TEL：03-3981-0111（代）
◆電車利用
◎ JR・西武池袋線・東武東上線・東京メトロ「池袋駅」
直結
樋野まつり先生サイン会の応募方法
◆ ◆ ◆
▶ **WORK TO COMPLETE**
Repeat each entry exactly, so that nothing in the listing is lost.

▶ **RESULT FOR THIS TASK**
TEL：03-3981-0111（代）
◆電車利用
◎ JR・西武池袋線・東武東上線・東京メトロ「池袋駅」
直結
樋野まつり先生サイン会の応募方法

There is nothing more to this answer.